Chronique

Jean-Marc Foltz/Bill Carrothers/Matt Turner

To The Moon

Jean-Marc Foltz (cl), Matt Turner (cello), Bill Carrothers (p)

Label / Distribution : Ayler Records/Orkhestra

Il est des rencontres fantasmées qui, quand elles surviennent, nous offrent un rêve éveillé. Tel est le cas avec l’invention de ce trio qui invente pour nos oreilles hallucinées une musique de chambre du XXIè siècle. Après une session d’enregistrement pour Bill Carrothers, les trois musiciens se sont retrouvés à l’initiative du clarinettiste pour improviser avec comme principe directeur une phrase magnifique de Jean-Marc Foltz : “Let’s find some music, somewhere… over the rainbow”. Tout un programme.

Dès les premières secondes de To The Moon, on est plongé dans un univers unique où les trois instruments évoluent tels des personnages dans un film de Chabrol, avec ce qu’il faut de mystère et de singularité pour subjuguer l’auditeur.

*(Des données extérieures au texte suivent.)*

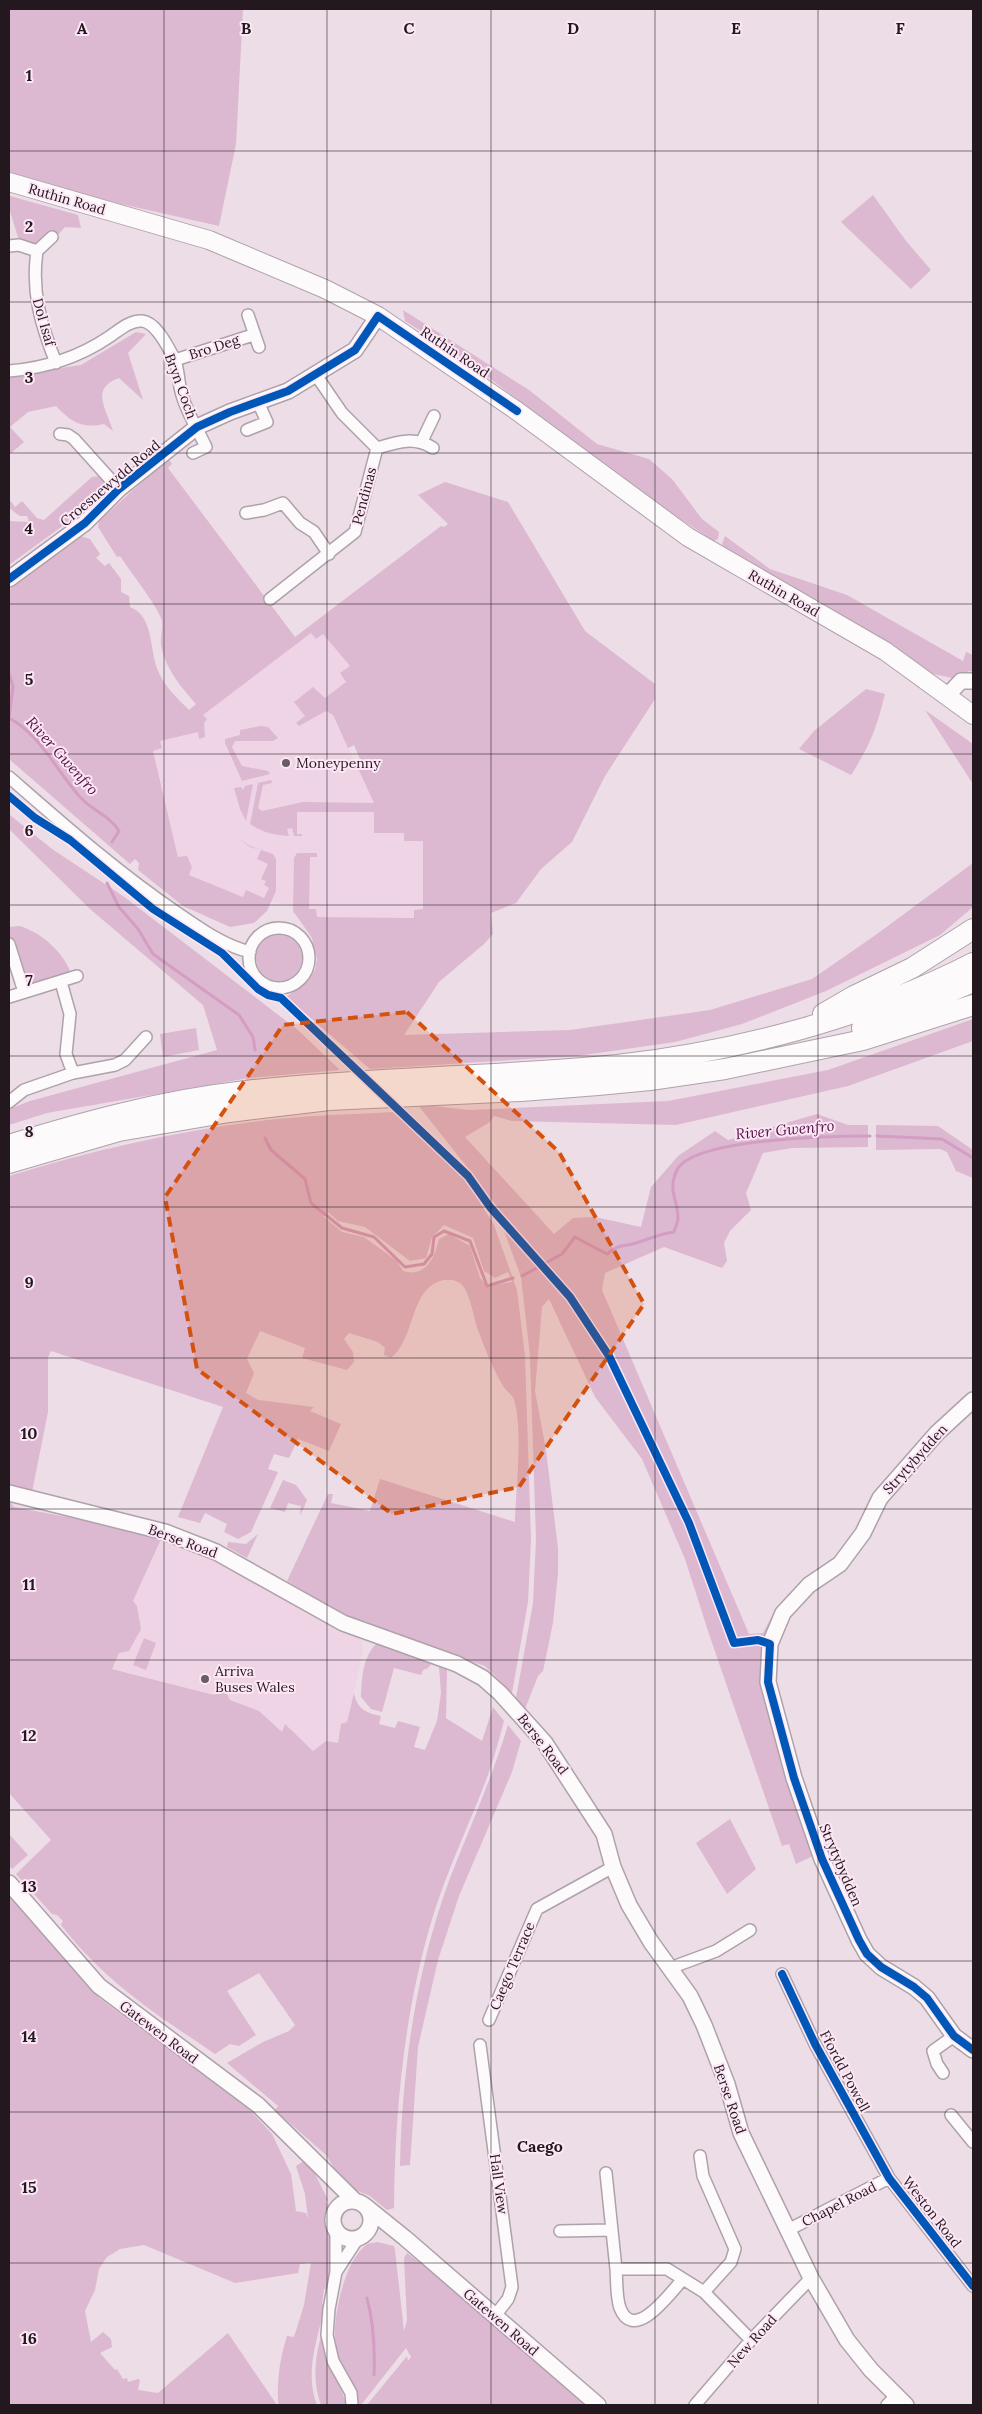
<svg xmlns="http://www.w3.org/2000/svg" width="982" height="2414" font-family="Lora,serif">
  <style>
    .built { fill: #efd4e6 }
    .green { fill: #dcb9d0; fill-rule: evenodd }
    .lines { fill: none; stroke-linecap: round; stroke-linejoin: round }
    .stream { stroke: #d49dc3; stroke-width: 3 }
    .street-casing { stroke: #aea2aa; stroke-width: 14 }
    .secondary-casing { stroke: #aea2aa; stroke-width: 18 }
    .primary-casing { stroke: #aea2aa; stroke-width: 20 }
    .highway-casing { stroke: #aea2aa; stroke-width: 22 }
    .street { stroke: #fcfafb; stroke-width: 11 }
    .secondary { stroke: #fcfafb; stroke-width: 15 }
    .primary { stroke: #fcfafb; stroke-width: 18 }
    .highway { stroke: #fcfafb; stroke-width: 20 }
    .cycleway-casing { stroke: #fde6f5; stroke-width: 11 }
    .cycleway { stroke: #0057b8; stroke-width: 8 }
    .marked { fill: #d4520e; fill-opacity: 0.2; stroke: #d4520e; stroke-width: 4; stroke-dasharray: 10 6; stroke-linejoin: round }
    .grid { fill: none; stroke: #22181e; stroke-width: 1; stroke-opacity: 0.55 }
    .poi-dot { fill: #695d64; stroke: #fde6f5; stroke-width: 2 }
    .labels { text-anchor: middle; stroke-width: 4; stroke-linejoin: round; paint-order: stroke }
    .street-label { font-size: 14px; fill: #22181e; stroke: #fde6f5 }
    .poi-label { font-size: 14px; fill: #22181e; stroke: #fde6f5; text-anchor: start }
    .water-label { font-size: 15px; font-style: italic; fill: #511143; stroke: #fde6f5 }
    .quarter-label { font-size: 16px; font-weight: bold; fill: #22181e; stroke: #fde6f5 }
    .grid-label { font-size: 16px; text-anchor: middle; font-weight: bold; fill: #22181e; stroke: #fde6f5; stroke-width: 4; stroke-linejoin: round; paint-order: stroke }
  </style>
  <rect width="100%" height="100%" fill="#eddde7"/>
  <path class="built" d="M311,633l5,6 7,-5 27,32 -3,16 -22,17 49,102v32h30l19,8v69l-9,8 -98,-1v-8h-15l-30,-8 -25,-11 -3,7 -54,-22 1,-9 -11,-8 -26,-108 9,-2 -2,-7 38,-9 -1,-14z
    M161,1539l46,17 154,81 2,14 -31,141 -97,-91 -131,-35z"/>
  <path class="green" d="M9,9h234l-7,135 -17,82 -134,-30 -76,-21z
    M873,195l33,46 25,29 -20,19 -70,-67z
    M10,196l68,19 3,13 -16,-1 -9,10 -19,13 -17,-6 -11,-36z
    M403,310l126,80 68,54 52,15 23,20 30,40 17,13 -1,7 -4,2 -78,-51 -173,-132 -58,-37z
    M136,332l10,2 -18,19 15,47 -24,-22c-30,11 -12,31 -6,53l-9,-7c-22,5 -33,-2 -48,-18l-28,6 -18,15 14,15 -15,13v-79l72,-11z
    M169,460l3,4 -4,4 127,169 146,-111 3,1 4,-3 -30,-29 27,-13 63,20 77,129 70,53v15l-50,77 -33,66 -31,27 -25,34 -25,10 2,21 -9,10 -45,38 -35,53 166,-5 140,-20 102,-31 65,-45 96,-71v44l-33,28 -114,56 -84,33 -67,18 -98,14 -207,13 -84,-72 22,-16 7,-11 2,-11 -5,-21 -19,-27 1,-53 3,-5h20v4h-7l-1,52h7l1,8 97,1v-8l9,-1v-68h-19v-8h-30v-21h-77v22h5v2h-8l-2,-8 -5,1 2,7c-15,-1 -26,-3 -39,-12l8,-41 13,-3 1,3 -9,2 -5,23 4,3 41,-9 71,1 -18,-39h6l-8,-19 -6,3 -15,-33 -7,-4 -27,15 -3,-3 9,-7 -11,-14 19,-15 12,11 21,-16 -6,-9 10,-7 -27,-32 -7,5 -5,-6 -108,82 4,4 -3,4 1,14 -6,2 -1,-7 -38,9 2,7 -9,3 25,106 9,-1 5,11 -3,8 54,22 3,-7 18,8 5,-10 -5,-3 2,-4 -5,-2 7,-15 -11,-5 4,-9 -11,-3 -13,-10 13,9 23,8 3,5v32l-9,20 -13,12 -24,4 -47,-21 -45,-36 1,-7 -4,-4 -5,5 -121,-105v-169l71,-54 10,3 10,15 -4,4 9,8 4,-3 12,16v13l8,4 1,11c25,9 19,47 29,66 7,15 19,26 30,37l7,-6c-15,-17 -31,-36 -35,-59 -1,-9 3,-18 0,-27 -5,-14 -32,-48 -41,-62l-3,1 -19,-30 1,-6 65,-59z
    M101,476l6,6v7l-24,22 -74,54v-44l20,1 -2,-6h-7l-11,-8v-9l6,8 7,-6 15,17 7,2 48,-43z
    M725,536l45,33 77,26 116,66 3,-9 7,3v17l-4,-1 -17,7 -23,-5 -205,-126 -2,-3z
    M866,689l19,5c-9,35 -14,50 -34,81l-52,-26 15,-18z
    M925,710l48,34v40z
    M261,726l7,1 10,11 -5,3h-38l-3,6 10,19 26,5 2,3 -28,7 -17,-38v-4l15,-4v-5z
    M253,784l-7,37 -6,-12 -6,-21 7,-1 2,3 2,-4z
    M10,815l42,34 71,47 175,134 42,40 -91,8 -202,35 -38,12v-16l21,-8 187,-51 -14,-45 -113,-96 -81,-80z
    M20,926c22,7 43,26 51,47l-44,14 -18,-47v-13z
    M256 958a23 23 0 1 1 46 0a23 23 0 1 1-46 0Z
    M973,1019v22l-125,45 -172,39 -164,-4 -18,-5 -4,6 -25,15 89,97 19,-16 22,-1 46,10 10,-40 27,-31 37,-25 13,9 89,-26 31,11h20v22l-76,1 -29,5 -17,40 5,17 -21,21 -6,12 3,18 -5,7 -58,-21 -59,26 -3,17 147,344 14,-1 13,-25 -8,27 -5,57 8,15 46,147 -21,10 -7,-20 -7,2 -73,-212 -24,-75 -43,-100 -47,-62 -46,-98 -7,8 -7,84 11,59 12,98v25l-5,50 -10,48 -5,5 -13,33 -9,-11 17,-95 3,-64 -6,-183 -9,-79 -24,-65 -17,-29 -63,-79 52,6 199,-9 160,-31z
    M196,1028l3,22 -36,7 -3,-23z
    M394,1112l8,7 13,6 54,60 25,40 23,65 8,66 6,183 -3,63 -16,91 -27,-27 -105,-34 -46,-23 -47,-28 41,-87h5l-2,9 39,8 10,-32 135,43c1,-31 8,-95 -1,-122 -1,-5 -8,-9 -11,-14 -10,-17 -18,-37 -25,-56 -5,-13 -7,-36 -17,-46 -4,-4 -12,-5 -17,-4 -35,7 -28,59 -53,78l-7,-3 1,-7 -7,-6 -29,-9 -5,6 9,13 1,10 -7,8 -45,-12 3,-10 -45,-17 -13,28 7,14 -8,20 12,7 56,7 -4,4 31,13 -12,27 -31,-12 -9,19 -15,-4 -6,15 10,3 -27,60 -13,7 -14,-7 3,-8 -22,-11 -5,10 -22,-6 45,-110 -172,-56 -3,6v55l-17,85 -22,-6v-315c87,-27 177,-47 268,-57 39,-4 78,-5 117,-7zM328,1212l10,9 27,6 45,34 16,-3 6,-21 12,-12 29,13 11,33 11,7 13,-6 4,10 -25,4 -7,-8 -10,-32 -21,-12 -10,5c-4,18 -13,39 -36,32l-6,-10 -33,-24 -22,-5 -19,-16z
    M876,1125l62,1 35,24v28l-17,-7 -9,-19 -7,-3 -64,1z
    M283,1480l13,5 11,15 -7,16 1,-10 -13,-3 -3,9 -15,-4z
    M9,1500l5,7c14,3 86,15 91,19l56,13 -28,62 4,5 4,23 -12,22 -10,2 -7,16 102,26 2,-2 10,-1 4,8 29,11 23,21 3,-8 28,27 13,-10 12,2 3,-19 6,-2 7,-29c3,16 12,20 27,23l-2,8 16,4 3,-7 22,6 -6,20 11,3 12,-29 4,-28 -2,-26 5,-1 3,4 -1,48 36,23 11,-34 11,14c-5,18 -10,37 -16,54 -18,48 -40,93 -55,141 -29,95 -38,194 -39,292l-7,2 -17,-14 -17,-7 -12,-10 -15,-24 -51,-45 3,-4 -51,-43 36,-21 26,-11 6,-6 -36,-52 -32,18 29,44 -17,11 -9,-2 -15,10c-59,-40 -109,-71 -154,-129l2,-4 -6,-6 -5,-1 -36,-40 35,-34 -42,-47z
    M258,1534l-11,24 -20,-11 1,-5 18,2z
    M144,1638l12,5 -10,27 -13,-5z
    M376,1644l34,9 22,10 -4,5 -5,2 -2,5 -27,-7 -12,44 -11,-3 -10,-12c1,-19 1,-38 15,-53z
    M508,1725l13,16 -9,31 -53,124 -21,64 -20,87 -8,118 -10,1c2,-97 16,-196 50,-288 20,-51 42,-100 58,-153z
    M730,1819l26,50 -29,25 -31,-51z
    M9,1834l19,21 -16,14 -3,-3z
    M9,1894l90,104 149,110 24,26 19,40 5,37 10,2 2,6 -3,-25 -9,-28 8,-5 9,9 15,30 -2,1c3,9 1,18 3,27 5,23 2,38 0,62l-5,-1 -2,15 3,1c-7,33 -21,67 -8,100h-38l-1,-3c-1,-23 2,-44 9,-66l7,1 10,-32 7,-42 -11,1 -2,9 -63,10 -91,-38 -24,4 -13,8 -8,12 -4,21 -10,21 6,31 12,-10 8,7 1,8 -12,6 15,17 2,-1 6,10 4,-1 1,4 10,-3 2,1 -2,10 20,3 70,-60 49,72h-268z
    M377,2242l17,4 1,4 9,81 3,-11 -3,-62 3,-5 38,29 143,123h-221l40,-49 1,5 3,-4 -5,-9 -45,57h-2c-3,-18 -17,-31 -22,-49 -8,-27 6,-94 29,-111 4,-3 6,-1 11,-3z
    M322,2333c-1,28 19,46 24,72h-25c-9,-23 -6,-49 1,-72z"/>
  <g class="lines">
    <path class="stream" d="M9,674l4,12 -4,32c32,17 48,54 72,80 12,13 29,18 38,33l-7,11
      M107,883l12,24 19,22 15,25 86,61 14,22 2,13
      M877,1136l65,3 31,19
      M265,1138l6,12 34,29 6,24 31,25 32,9 31,30 19,-3 8,-10 2,-17 10,-6 26,10 17,45 26,-8
      M522,1276l40,-22 13,-17 32,17c11,-10 16,-7 29,-11 13,-4 23,-9 38,-11 1,-4 4,-10 4,-14 0,-19 -11,-27 -1,-48 16,-32 159,-34 193,-34
      M367,2298c7,26 8,51 7,77"/>
    <defs>
      <path id="street" d="M52,237l-15,14c-6,41 4,74 19,112
        M9,246l10,-1 18,6
        M248,315l11,32
        M175,360l78,-25
        M9,371c37,-3 69,-13 100,-34 9,-6 21,-17 33,-16 14,1 26,26 32,37 5,11 4,25 8,37 5,18 16,35 24,52l-13,6
        M247,430l20,-8 -9,-20
        M60,434l8,1 6,4 45,50
        M422,441l12,-25
        M377,448c20,-6 37,-12 56,0
        M246,513l18,-3 19,-7 17,20 14,9 15,22
        M270,599l85,-67 22,-84 -35,-35 -26,-38
        M9,777c54,47 108,95 167,135 24,16 46,33 74,40
        M249 958a30 30 0 1 1 60 0a30 30 0 1 1-60 0Z
        M9,944l15,48
        M61,982l9,32 -4,40 7,19
        M9,997l68,-21
        M9,1102l15,-12 49,-17 42,-8 10,-5 21,-23
        M670,1968l46,-17 34,-21
        M782,1974l33,70 74,134 84,108
        M489,2020l48,-111 76,-42
        M480,2045l32,242 -4,12 -14,18
        M943,2073l-6,-9 -4,-13 21,-15
        M951,2115l22,27
        M700,2156l3,20 32,73 -4,13 -27,30 47,48
        M606,2173l10,96h51l37,23
        M336,2229v43l-7,37 -2,26 6,26 18,32 1,12
        M788,2230l101,-52
        M560,2231l52,-1
        M616,2269c1,12 0,28 4,39 14,36 51,-16 63,-29
        M336,2272l22,-34
        M695,2405l56,-65 60,-62
        M887,2405l9,-9"/>
      <path id="secondary" d="M9,579l76,-56 34,-34 78,-62 33,-15 58,-21 67,-41 23,-34
        M948,695l13,-14h12
        M973,1400l-36,33 -57,65 -17,35 -23,31 -31,21 -26,28 -13,31 -2,38 26,96 28,81 37,81 8,14 14,13 33,20 13,11 27,38 19,14
        M9,1493l156,39 51,20 127,71 114,41 26,14 17,15 45,50 59,91 9,33 16,38 22,37 39,54 14,29 23,59 14,49 70,145 36,62 24,30 35,35
        M9,1883l90,103 159,119 97,96
        M333 2220a19 19 0 1 1 38 0a19 19 0 1 1-38 0Z
        M364,2205l41,33 193,167"/>
      <path id="primary" d="M9,182l200,58 116,49 53,27 139,95 171,126 197,114 88,64"/>
      <path id="highway" d="M823,1014l31,-18 58,-28 61,-39
        M862,1028l111,-46
        M9,1145c77,-24 156,-45 237,-54 123,-14 247,-14 371,-26 118,-13 251,-48 356,-102
        M9,1163l110,-32 110,-19 100,-12 192,-9 77,-6 52,-5 75,-11 138,-29 110,-35"/>
    </defs>
    <use href="#street" class="street-casing"/>
    <use href="#secondary" class="secondary-casing"/>
    <use href="#primary" class="primary-casing"/>
    <use href="#highway" class="highway-casing"/>
    <use href="#street" class="street"/>
    <use href="#secondary" class="secondary"/>
    <use href="#primary" class="primary"/>
    <use href="#highway" class="highway"/>
    <defs>
      <path id="cycleway" d="M9,579l76,-56 34,-34 78,-62 33,-15 58,-21 67,-41 23,-34 139,95
        M9,796l26,22 35,22 83,69 69,44 36,36 10,6 13,3 187,178 22,31 80,90 39,59 80,167 45,120 24,-3 12,4 -2,38 26,96 28,81 37,81 8,14 14,13 33,20 13,11 27,38 19,14
        M782,1974l33,70 74,134 84,108"/>
    </defs>
    <use href="#cycleway" class="cycleway-casing"/>
    <use href="#cycleway" class="cycleway"/>
  </g>
  <path class="marked" d="M407,1012l152,140 85,152 -125,183 -127,27 -195,-145 -32,-172 118,-172z"/>
  <path class="grid" d="M164,9v2396M327,9v2396M491,9v2396M655,9v2396M818,9v2396M9,151h964M9,302h964M9,453h964M9,604h964M9,754h964M9,905h964M9,1056h964M9,1207h964M9,1358h964M9,1509h964M9,1660h964M9,1810h964M9,1961h964M9,2112h964M9,2263h964"/>
  <g class="poi-dot">
    <circle cx="286" cy="763" r="5"/>
    <circle cx="205" cy="1679" r="5"/>
  </g>
  <g class="labels">
    <g class="street-label">
      <text transform="translate(67 199) rotate(16)" y="5">Ruthin Road</text>
      <text transform="translate(44 322) rotate(74)" y="5">Dol Isaf</text>
      <text transform="translate(214 347) rotate(-18)" y="5">Bro Deg</text>
      <text transform="translate(455 352) rotate(34)" y="5">Ruthin Road</text>
      <text transform="translate(181 386) rotate(70)" y="5">Bryn Coch</text>
      <text transform="translate(110 483) rotate(-40)" y="5">Croesnewydd Road</text>
      <text transform="translate(364 496) rotate(-75)" y="5">Pendinas</text>
      <text transform="translate(784 593) rotate(30)" y="5">Ruthin Road</text>
      <text transform="translate(915 1459) rotate(-48)" y="5">Strytybydden</text>
      <text transform="translate(183 1541) rotate(20)" y="5">Berse Road</text>
      <text transform="translate(543 1744) rotate(52)" y="5">Berse Road</text>
      <text transform="translate(841 1865) rotate(67)" y="5">Strytybydden</text>
      <text transform="translate(512 1966) rotate(-67)" y="5">Caego Terrace</text>
      <text transform="translate(159 2032) rotate(37)" y="5">Gatewen Road</text>
      <text transform="translate(845 2071) rotate(62)" y="5">Ffordd Powell</text>
      <text transform="translate(730 2099) rotate(71)" y="5">Berse Road</text>
      <text transform="translate(499 2184) rotate(82)" y="5">Hall View</text>
      <text transform="translate(839 2204) rotate(-27)" y="5">Chapel Road</text>
      <text transform="translate(932 2212) rotate(52)" y="5">Weston Road</text>
      <text transform="translate(501 2322) rotate(41)" y="5">Gatewen Road</text>
      <text transform="translate(752 2341) rotate(-48)" y="5">New Road</text>
    </g>
    <g class="poi-label">
      <text x="296" y="768">Moneypenny</text>
      <text x="215" y="1676">Arriva<tspan x="215" dy="16">Buses Wales</tspan></text>
    </g>
    <g class="water-label">
      <text transform="translate(62 756) rotate(48)" y="5">River Gwenfro</text>
      <text transform="translate(785 1130) rotate(-5)" y="5">River Gwenfro</text>
    </g>
    <g class="quarter-label">
      <text x="540" y="2152">Caego</text>
    </g>
  </g>
  <g class="grid-label">
    <text x="82" y="34">A</text>
    <text x="246" y="34">B</text>
    <text x="409" y="34">C</text>
    <text x="573" y="34">D</text>
    <text x="736" y="34">E</text>
    <text x="900" y="34">F</text>
    <text x="29" y="81">1</text>
    <text x="29" y="232">2</text>
    <text x="29" y="383">3</text>
    <text x="29" y="534">4</text>
    <text x="29" y="685">5</text>
    <text x="29" y="836">6</text>
    <text x="29" y="986">7</text>
    <text x="29" y="1137">8</text>
    <text x="29" y="1288">9</text>
    <text x="29" y="1439">10</text>
    <text x="29" y="1590">11</text>
    <text x="29" y="1741">12</text>
    <text x="29" y="1892">13</text>
    <text x="29" y="2042">14</text>
    <text x="29" y="2193">15</text>
    <text x="29" y="2344">16</text>
  </g>
  <rect width="982" height="2414" fill="none" stroke="#22181e" stroke-width="20"/>
</svg>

Chaque morceau s’organise comme une petite scène, les rôles se distribuant à tour de rôle, et l’éclairage – cru – projeté tantôt sur le violoncelle, tantôt sur le piano, tantôt sur la clarinette, nous fait pénétrer l’intimité de l’instrument. To The Moon en sonde les tréfonds pour offrir une musique d’une beauté sans fard, intrigante, qui jaillit avec vigueur de l’imagination du trio. À l’instar des dessins d’Emmanuel Guibert qui illustrent la pochette, tout baigne ici dans une lumière blanche et froide qui transperce l’auditeur pour l’atteindre dans l’âme, la beauté et la complémentarité des timbres donnant naissance à de véritables perles.

Carrothers, maître sous-estimé du piano moderne - dont il maîtrise toutes les subtilités, de la beauté du son simple jusqu’au piano préparé, est magistral et d’une confondante justesse dans le propos. Quant à Matt Turner, mille liens évidents le rattachent à Carrothers, son compère de longue date, que ce soit pour de longues mélodies somnambules ou lors de zébrures sonores dans la nuit musicale. Dans ce dédale entièrement improvisé, la faculté de se retrouver et de créer ensemble tient du miracle. Les clarinettes de Foltz sonnent comme des partenaires naturelles du piano et du violoncelle, et si l’on ajoute à cela son talent pour allier musique contemporaine et improvisée, outre sa maîtrise technique au service de l’œuvre, on obtient toute la poésie d’« Old Pantomimes » ou toute la la beauté mélancolique de « To Colombine » qui, entre autres merveilles, font de cette ode à la lune un rêve musical.